Menurut Sason, penyerahan dana daperma ini juga merupakan bukti cinta Kopdit Swasti Sari kepada anggotanya, sehingga anggota harus mencintai Swasti Sari sampai mati, bahwa apapun itu Swasti Sari adalah milik dari anggotanya.
“Cintailah Swasti Sari sampai mati karena koperasi ini milik kita sampai mati. Banyak kemudahan banyak cinta yang sudah diberikan dan memberikan kesejahteraan,” imbuhnya.
Lebih lanjut Sason mengatakan, di Swasi Sari tidak pernah ada pembobolan dana anggota. “Karyawan yang nakal kami langsung pecat, dan karyawan harusnya menjadi pelayan dan tetap menjaga pelayanan terhadap pemilik koperasi ini.

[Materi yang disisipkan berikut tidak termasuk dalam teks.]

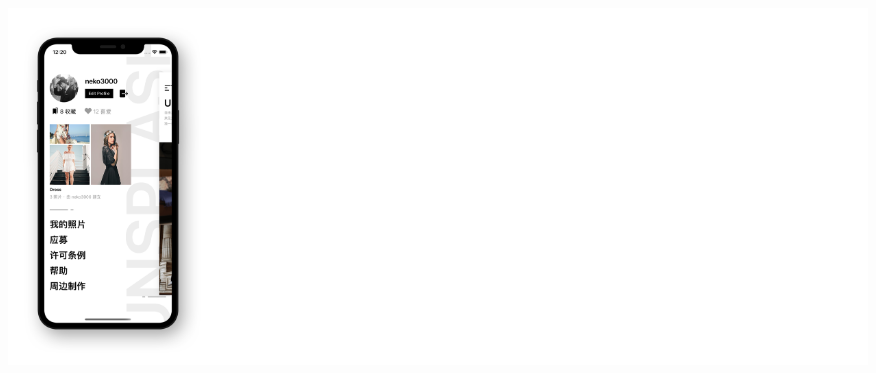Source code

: <img width="200" src="https://github.com/Andy0570/Monotone/blob/master/doc/screens_cn/screen-shot-3.png">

Saya baru pulang dari Mataram, di sana koperasi ini sangat diterima dan mereka sangat antusias dengan kehadiran koperasi Swasti Sari dan kita harus lebih bangga menjadi pemiliknya,” katanya.
Sementara ahli waris, Antoneta Neno Lasi, dari (alm) Jibrael Imenuel Neno, menyampaikan kebanggaannya terhadap kepedulian dan cinta Kopdit Swasti Sari terhadap keluarga yang meninggal. Bahwa Kopdit Swasti Sari tetap menyimpan uang anggota meskipun anggota sudah meninggal dan dengan baik menyerahkan dana tersebut kepada ahli waris.